La famille de sangliers a été aperçue à Pinsaguel, aux portes de Toulouse (Haute-Garonne).

Le sanglier est-il moins sauvage qu’avant ?

"Ça dépend par rapport à quand. Si on compare aux années 1950, il y avait beaucoup moins d’humains et de sangliers. Aujourd’hui, les sangliers sont les dignes représentants de la nature sauvage et sont très nombreux. Pour donner un ordre de grandeur, 840 000 sangliers sont tués par an. Dans le Gard, on tuait 500 sangliers par an au début des années 1970. Aujourd’hui, on en tue 47 000, rien que dans le Gard. On y détient régulièrement les records de France et l’animal n’a jamais été aussi abondant. Aussi, on n’a jamais eu autant d’étalement urbain. Par conséquent, nous venons à la rencontre du sanglier autant qu’il vient à la nôtre.

On peut avoir des sangliers qui restent très sauvages dans leurs attributs physiques, leur comportement en nature sauvage et d’autres qui fréquentent beaucoup plus souvent les activités humaines et y sont bien plus familiarisés que par le passé. Cela dépend vraiment des contextes géographiques et des territoires. Localement, on a des sangliers qui sont plus ou moins sauvages et autonomes et c’est cela qui est intéressant : il s'agit d'un animal hybride qui nous interpelle et nous amène à redéfinir la limite entre le sauvage et le domestique. On se pose finalement la même question que pour d’autres animaux ou moustiques. Ces derniers par exemple sont-ils encore sauvages à l’heure où on construit des hôtels pour insectes ?

Autre chose : les axes routiers, avec les grandes pénétrantes et les grillages pour éviter les collisions routières avec les animaux sauvages. Les animaux peuvent les suivre sur les nationales et les autoroutes et cela peut contribuer à amener les animaux en ville. Le sanglier est un bon exemple du fait que la biodiversité arrive en ville. S’y porte-t-elle bien ? Ça se discute, mais elle bénéficie en tout cas des infrastructures humaines. Les sangliers pour ce qui les concerne utilisent souvent aussi les cours d’eau asséchés qu’ils empruntent comme des voies de circulation, notamment en Occitanie."

Le sanglier peut-il charger ? Mythe ou réalité ?

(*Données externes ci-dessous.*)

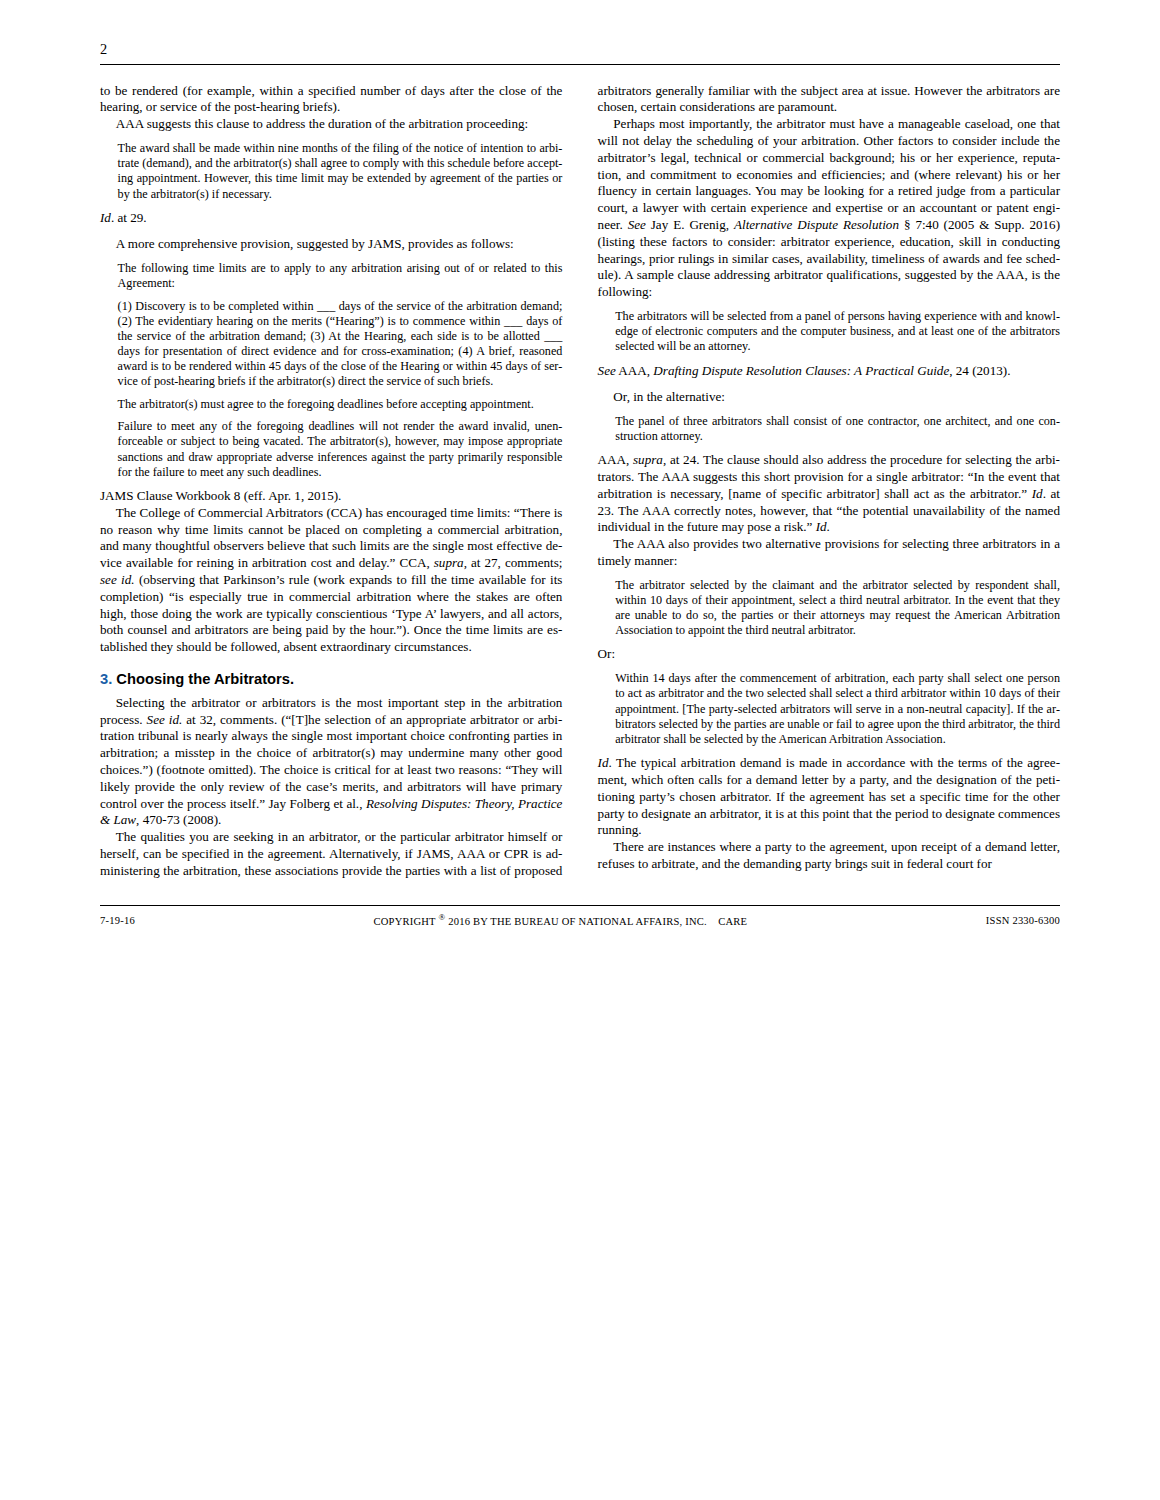2
to be rendered (for example, within a specified number of days after the close of the hearing, or service of the post-hearing briefs).
AAA suggests this clause to address the duration of the arbitration proceeding:
The award shall be made within nine months of the filing of the notice of intention to arbitrate (demand), and the arbitrator(s) shall agree to comply with this schedule before accepting appointment. However, this time limit may be extended by agreement of the parties or by the arbitrator(s) if necessary.
Id. at 29.
A more comprehensive provision, suggested by JAMS, provides as follows:
The following time limits are to apply to any arbitration arising out of or related to this Agreement:
(1) Discovery is to be completed within ___ days of the service of the arbitration demand; (2) The evidentiary hearing on the merits (“Hearing”) is to commence within ___ days of the service of the arbitration demand; (3) At the Hearing, each side is to be allotted ___ days for presentation of direct evidence and for cross-examination; (4) A brief, reasoned award is to be rendered within 45 days of the close of the Hearing or within 45 days of service of post-hearing briefs if the arbitrator(s) direct the service of such briefs.
The arbitrator(s) must agree to the foregoing deadlines before accepting appointment.
Failure to meet any of the foregoing deadlines will not render the award invalid, unenforceable or subject to being vacated. The arbitrator(s), however, may impose appropriate sanctions and draw appropriate adverse inferences against the party primarily responsible for the failure to meet any such deadlines.
JAMS Clause Workbook 8 (eff. Apr. 1, 2015).
The College of Commercial Arbitrators (CCA) has encouraged time limits: “There is no reason why time limits cannot be placed on completing a commercial arbitration, and many thoughtful observers believe that such limits are the single most effective device available for reining in arbitration cost and delay.” CCA, supra, at 27, comments; see id. (observing that Parkinson’s rule (work expands to fill the time available for its completion) “is especially true in commercial arbitration where the stakes are often high, those doing the work are typically conscientious ‘Type A’ lawyers, and all actors, both counsel and arbitrators are being paid by the hour.”). Once the time limits are established they should be followed, absent extraordinary circumstances.
3. Choosing the Arbitrators.
Selecting the arbitrator or arbitrators is the most important step in the arbitration process. See id. at 32, comments. (“[T]he selection of an appropriate arbitrator or arbitration tribunal is nearly always the single most important choice confronting parties in arbitration; a misstep in the choice of arbitrator(s) may undermine many other good choices.”) (footnote omitted). The choice is critical for at least two reasons: “They will likely provide the only review of the case’s merits, and arbitrators will have primary control over the process itself.” Jay Folberg et al., Resolving Disputes: Theory, Practice & Law, 470-73 (2008).
The qualities you are seeking in an arbitrator, or the particular arbitrator himself or herself, can be specified in the agreement. Alternatively, if JAMS, AAA or CPR is administering the arbitration, these associations provide the parties with a list of proposed arbitrators generally familiar with the subject area at issue. However the arbitrators are chosen, certain considerations are paramount.
Perhaps most importantly, the arbitrator must have a manageable caseload, one that will not delay the scheduling of your arbitration. Other factors to consider include the arbitrator’s legal, technical or commercial background; his or her experience, reputation, and commitment to economies and efficiencies; and (where relevant) his or her fluency in certain languages. You may be looking for a retired judge from a particular court, a lawyer with certain experience and expertise or an accountant or patent engineer. See Jay E. Grenig, Alternative Dispute Resolution § 7:40 (2005 & Supp. 2016) (listing these factors to consider: arbitrator experience, education, skill in conducting hearings, prior rulings in similar cases, availability, timeliness of awards and fee schedule). A sample clause addressing arbitrator qualifications, suggested by the AAA, is the following:
The arbitrators will be selected from a panel of persons having experience with and knowledge of electronic computers and the computer business, and at least one of the arbitrators selected will be an attorney.
See AAA, Drafting Dispute Resolution Clauses: A Practical Guide, 24 (2013).
Or, in the alternative:
The panel of three arbitrators shall consist of one contractor, one architect, and one construction attorney.
AAA, supra, at 24. The clause should also address the procedure for selecting the arbitrators. The AAA suggests this short provision for a single arbitrator: “In the event that arbitration is necessary, [name of specific arbitrator] shall act as the arbitrator.” Id. at 23. The AAA correctly notes, however, that “the potential unavailability of the named individual in the future may pose a risk.” Id.
The AAA also provides two alternative provisions for selecting three arbitrators in a timely manner:
The arbitrator selected by the claimant and the arbitrator selected by respondent shall, within 10 days of their appointment, select a third neutral arbitrator. In the event that they are unable to do so, the parties or their attorneys may request the American Arbitration Association to appoint the third neutral arbitrator.
Or:
Within 14 days after the commencement of arbitration, each party shall select one person to act as arbitrator and the two selected shall select a third arbitrator within 10 days of their appointment. [The party-selected arbitrators will serve in a non-neutral capacity]. If the arbitrators selected by the parties are unable or fail to agree upon the third arbitrator, the third arbitrator shall be selected by the American Arbitration Association.
Id. The typical arbitration demand is made in accordance with the terms of the agreement, which often calls for a demand letter by a party, and the designation of the petitioning party’s chosen arbitrator. If the agreement has set a specific time for the other party to designate an arbitrator, it is at this point that the period to designate commences running.
There are instances where a party to the agreement, upon receipt of a demand letter, refuses to arbitrate, and the demanding party brings suit in federal court for
7-19-16
COPYRIGHT ® 2016 BY THE BUREAU OF NATIONAL AFFAIRS, INC. CARE
ISSN 2330-6300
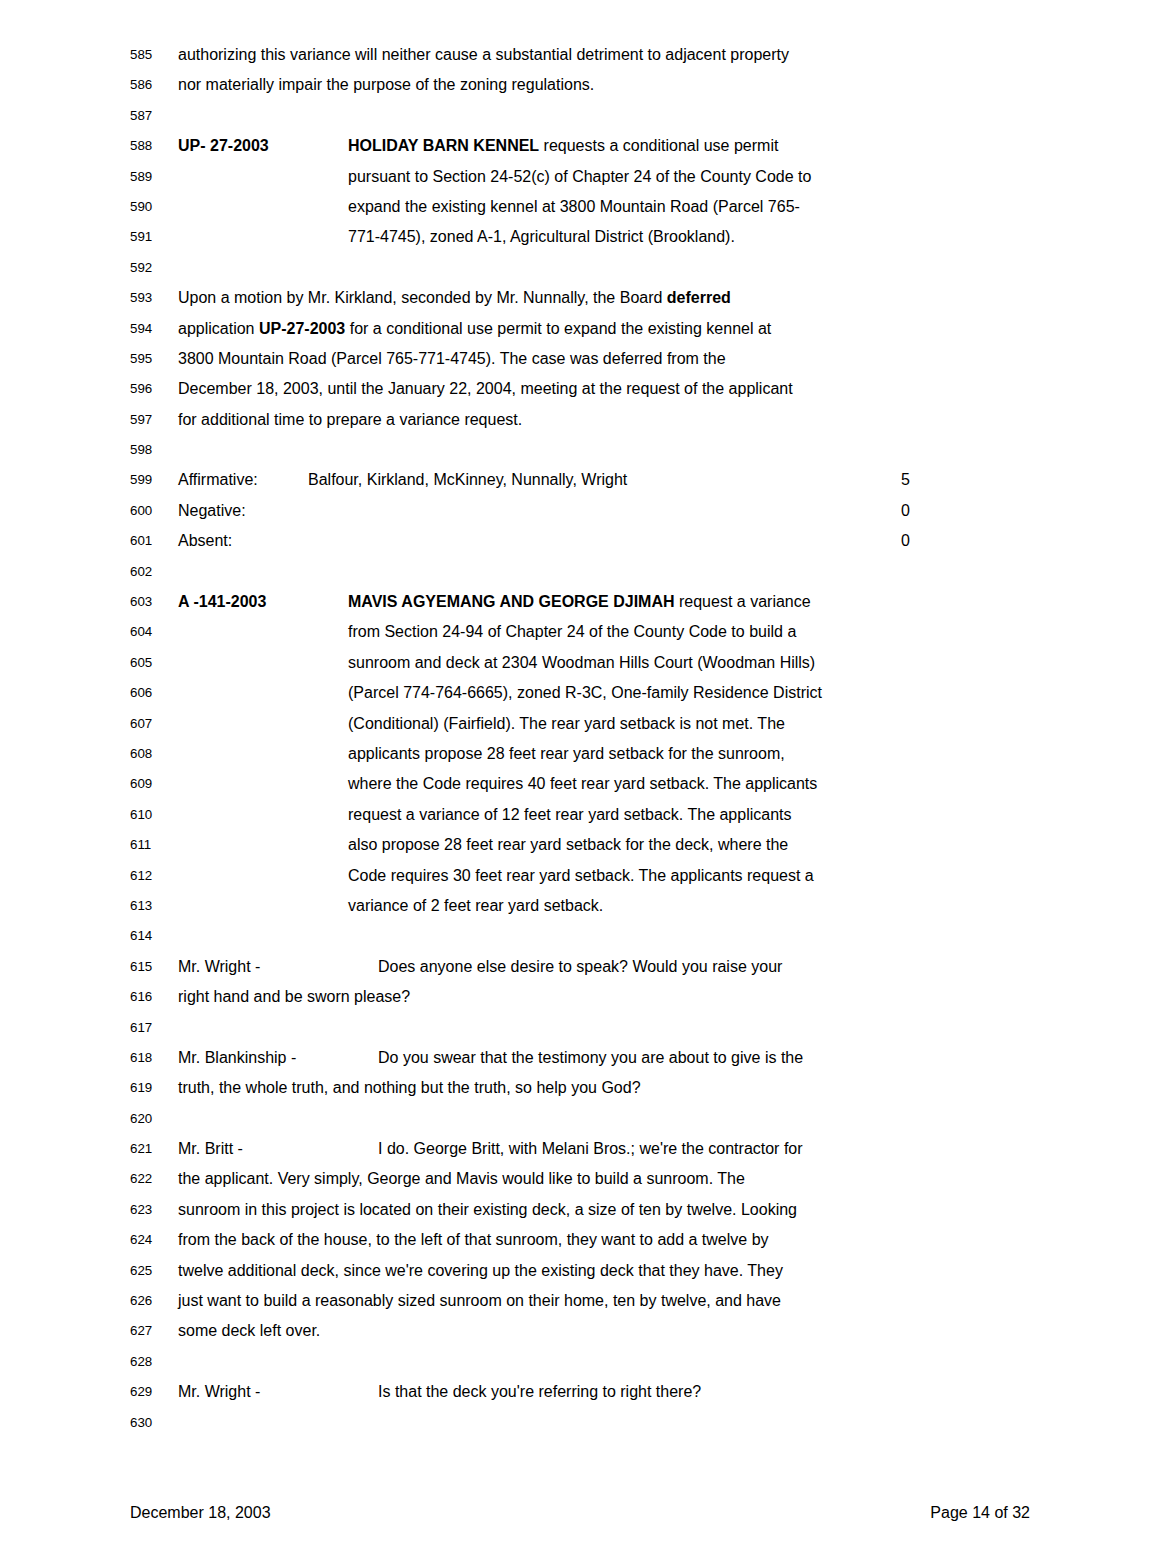585
authorizing this variance will neither cause a substantial detriment to adjacent property
586
nor materially impair the purpose of the zoning regulations.
587
588
UP- 27-2003
HOLIDAY BARN KENNEL requests a conditional use permit
589
pursuant to Section 24-52(c) of Chapter 24 of the County Code to
590
expand the existing kennel at 3800 Mountain Road (Parcel 765-
591
771-4745), zoned A-1, Agricultural District (Brookland).
592
593
Upon a motion by Mr. Kirkland, seconded by Mr. Nunnally, the Board deferred
594
application UP-27-2003 for a conditional use permit to expand the existing kennel at
595
3800 Mountain Road (Parcel 765-771-4745). The case was deferred from the
596
December 18, 2003, until the January 22, 2004, meeting at the request of the applicant
597
for additional time to prepare a variance request.
598
599
Affirmative:
Balfour, Kirkland, McKinney, Nunnally, Wright
5
600
Negative:
0
601
Absent:
0
602
603
A -141-2003
MAVIS AGYEMANG AND GEORGE DJIMAH request a variance
604
from Section 24-94 of Chapter 24 of the County Code to build a
605
sunroom and deck at 2304 Woodman Hills Court (Woodman Hills)
606
(Parcel 774-764-6665), zoned R-3C, One-family Residence District
607
(Conditional) (Fairfield). The rear yard setback is not met. The
608
applicants propose 28 feet rear yard setback for the sunroom,
609
where the Code requires 40 feet rear yard setback. The applicants
610
request a variance of 12 feet rear yard setback. The applicants
611
also propose 28 feet rear yard setback for the deck, where the
612
Code requires 30 feet rear yard setback. The applicants request a
613
variance of 2 feet rear yard setback.
614
615
Mr. Wright -
Does anyone else desire to speak? Would you raise your
616
right hand and be sworn please?
617
618
Mr. Blankinship -
Do you swear that the testimony you are about to give is the
619
truth, the whole truth, and nothing but the truth, so help you God?
620
621
Mr. Britt -
I do. George Britt, with Melani Bros.; we're the contractor for
622
the applicant. Very simply, George and Mavis would like to build a sunroom. The
623
sunroom in this project is located on their existing deck, a size of ten by twelve. Looking
624
from the back of the house, to the left of that sunroom, they want to add a twelve by
625
twelve additional deck, since we're covering up the existing deck that they have. They
626
just want to build a reasonably sized sunroom on their home, ten by twelve, and have
627
some deck left over.
628
629
Mr. Wright -
Is that the deck you're referring to right there?
630
December 18, 2003
Page 14 of 32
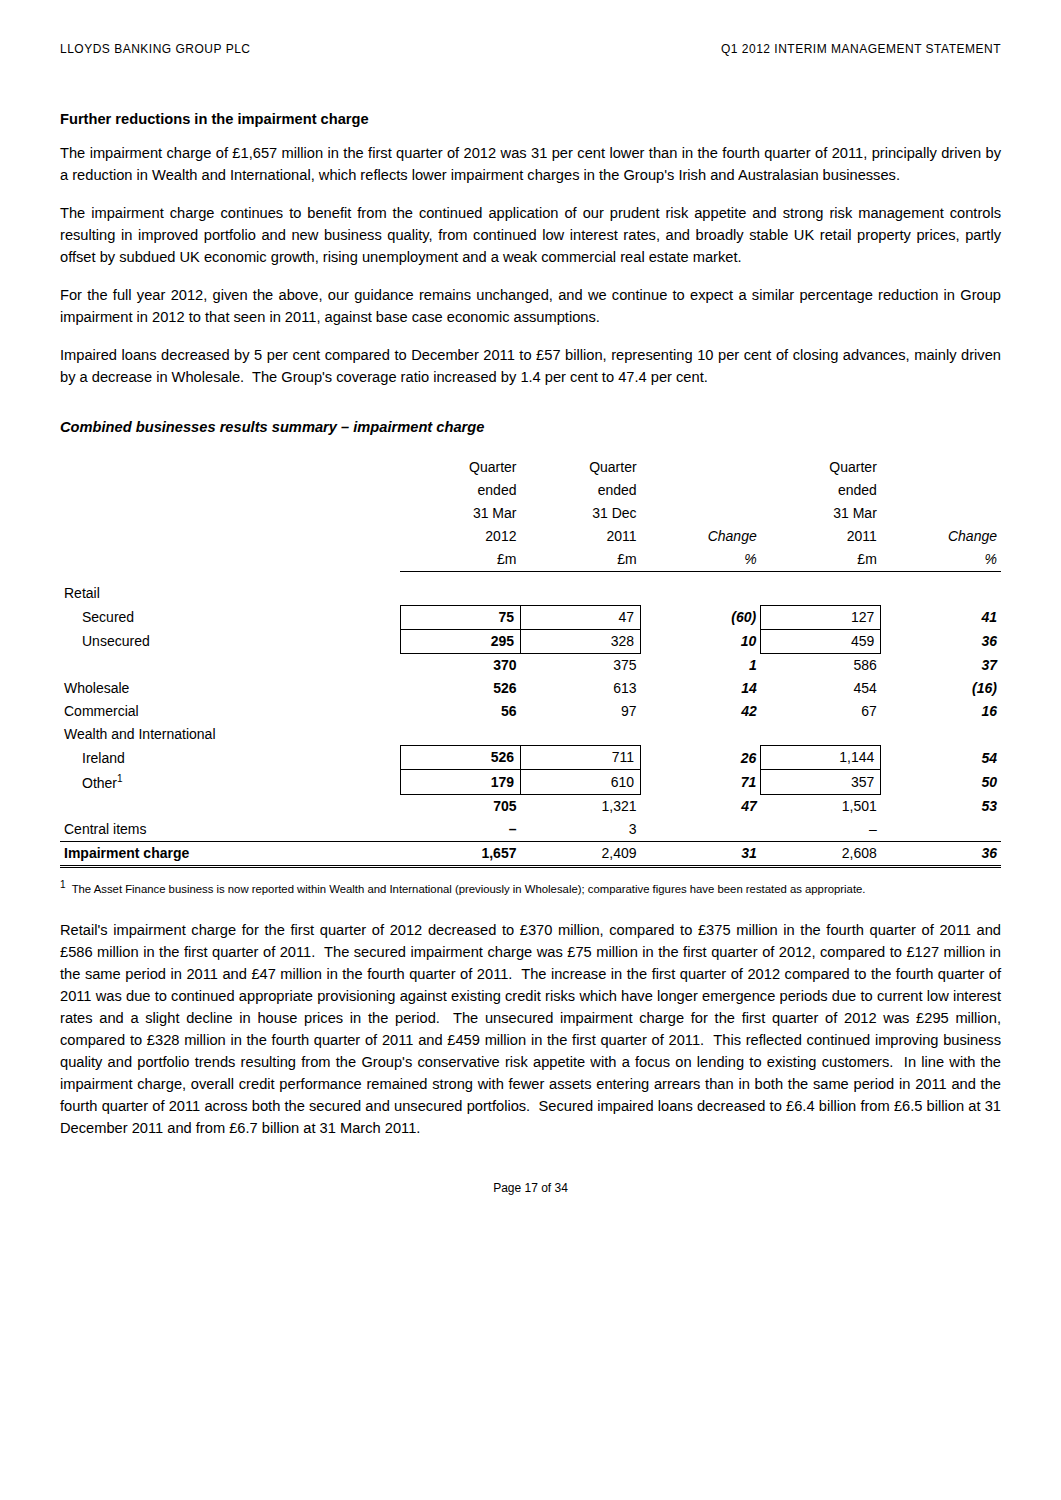LLOYDS BANKING GROUP PLC
Q1 2012 INTERIM MANAGEMENT STATEMENT
Further reductions in the impairment charge
The impairment charge of £1,657 million in the first quarter of 2012 was 31 per cent lower than in the fourth quarter of 2011, principally driven by a reduction in Wealth and International, which reflects lower impairment charges in the Group's Irish and Australasian businesses.
The impairment charge continues to benefit from the continued application of our prudent risk appetite and strong risk management controls resulting in improved portfolio and new business quality, from continued low interest rates, and broadly stable UK retail property prices, partly offset by subdued UK economic growth, rising unemployment and a weak commercial real estate market.
For the full year 2012, given the above, our guidance remains unchanged, and we continue to expect a similar percentage reduction in Group impairment in 2012 to that seen in 2011, against base case economic assumptions.
Impaired loans decreased by 5 per cent compared to December 2011 to £57 billion, representing 10 per cent of closing advances, mainly driven by a decrease in Wholesale. The Group's coverage ratio increased by 1.4 per cent to 47.4 per cent.
Combined businesses results summary – impairment charge
| | Quarter | Quarter | | Quarter | |
| --- | --- | --- | --- | --- | --- |
| | ended | ended | | ended | |
| | 31 Mar | 31 Dec | | 31 Mar | |
| | 2012 | 2011 | Change | 2011 | Change |
| | £m | £m | % | £m | % |
| Retail | | | | | |
| Secured | 75 | 47 | (60) | 127 | 41 |
| Unsecured | 295 | 328 | 10 | 459 | 36 |
| | 370 | 375 | 1 | 586 | 37 |
| Wholesale | 526 | 613 | 14 | 454 | (16) |
| Commercial | 56 | 97 | 42 | 67 | 16 |
| Wealth and International | | | | | |
| Ireland | 526 | 711 | 26 | 1,144 | 54 |
| Other 1 | 179 | 610 | 71 | 357 | 50 |
| | 705 | 1,321 | 47 | 1,501 | 53 |
| Central items | – | 3 | | – | |
| Impairment charge | 1,657 | 2,409 | 31 | 2,608 | 36 |
1 The Asset Finance business is now reported within Wealth and International (previously in Wholesale); comparative figures have been restated as appropriate.
Retail's impairment charge for the first quarter of 2012 decreased to £370 million, compared to £375 million in the fourth quarter of 2011 and £586 million in the first quarter of 2011. The secured impairment charge was £75 million in the first quarter of 2012, compared to £127 million in the same period in 2011 and £47 million in the fourth quarter of 2011. The increase in the first quarter of 2012 compared to the fourth quarter of 2011 was due to continued appropriate provisioning against existing credit risks which have longer emergence periods due to current low interest rates and a slight decline in house prices in the period. The unsecured impairment charge for the first quarter of 2012 was £295 million, compared to £328 million in the fourth quarter of 2011 and £459 million in the first quarter of 2011. This reflected continued improving business quality and portfolio trends resulting from the Group's conservative risk appetite with a focus on lending to existing customers. In line with the impairment charge, overall credit performance remained strong with fewer assets entering arrears than in both the same period in 2011 and the fourth quarter of 2011 across both the secured and unsecured portfolios. Secured impaired loans decreased to £6.4 billion from £6.5 billion at 31 December 2011 and from £6.7 billion at 31 March 2011.
Page 17 of 34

" Par le passé, le sanglier était présenté comme un individu faisant peur. À l'Antiquité, mythes grecs et autres récits de chasse parlaient d’animaux écorchés, éventrés et de personnes gravement écorchées également. C’est pour çela qu’il était pourchassé : l’animal était brave, donc on recherchait la bravoure.

L’animal peut peser entre 80 et 100 kilos et porte des défenses. Il est donc capable de se défendre et est considéré comme un représentant de la faune sauvage, ce qui a nourri cette crainte qu’on peut avoir d’être chargé.

Généralement, il ne charge pas sauf s'il se sent acculé, s’il n’a pas d’issue de secours pour s’enfuir. Dans ce cas-là, il peut charger. Ou encore s’il est "suité" (accompagné, suivi de ses petits) par des jeunes, comme une laie avec ses marcassins. Il faut alors faire attention car elle peut charger pour défendre ses petits.

Chaque année, il y a des accidents de chasse où les bêtes blessent chiens et individus, mais il y en a rarement dans des situations de rencontres fortuites.

Cela peut arriver ponctuellement en ville, avec des personnes qui promènent leur chien le soir par exemple et croisent un sanglier agacé par le canidé, qui se met à le charger. Mais là encore, il s'agit d'une défense, c’est le sanglier qui repère le chien et le charge.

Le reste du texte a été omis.